▶ EXERCISE
Render the text lines in the rows below as one numbered list, omitting blank lines. Leave the pictures out of the answer.
***
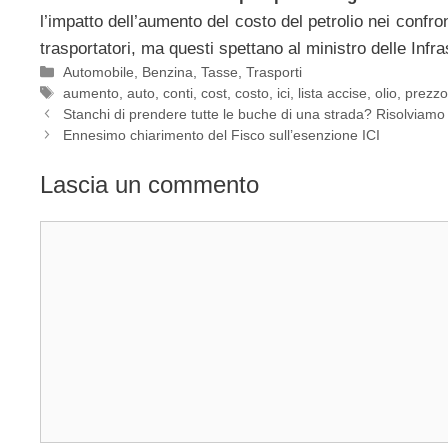
l’impatto dell’aumento del costo del petrolio nei confron
trasportatori, ma questi spettano al ministro delle Infr
Categorie
Automobile
,
Benzina
,
Tasse
,
Trasporti
Tag
aumento
,
auto
,
conti
,
cost
,
costo
,
ici
,
lista accise
,
olio
,
prezzo
Stanchi di prendere tutte le buche di una strada? Risolviamo
Ennesimo chiarimento del Fisco sull’esenzione ICI
Lascia un commento
Commento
***
▶ SOLVED PROBLEM
1. l’impatto dell’aumento del costo del petrolio nei confron
2. trasportatori, ma questi spettano al ministro delle Infr
3. Categorie
4. Automobile
5. ,
6. Benzina
7. ,
8. Tasse
9. ,
10. Trasporti
11. Tag
12. aumento
13. ,
14. auto
15. ,
16. conti
17. ,
18. cost
19. ,
20. costo
21. ,
22. ici
23. ,
24. lista accise
25. ,
26. olio
27. ,
28. prezzo
29. Stanchi di prendere tutte le buche di una strada? Risolviamo
30. Ennesimo chiarimento del Fisco sull’esenzione ICI
31. Lascia un commento
32. Commento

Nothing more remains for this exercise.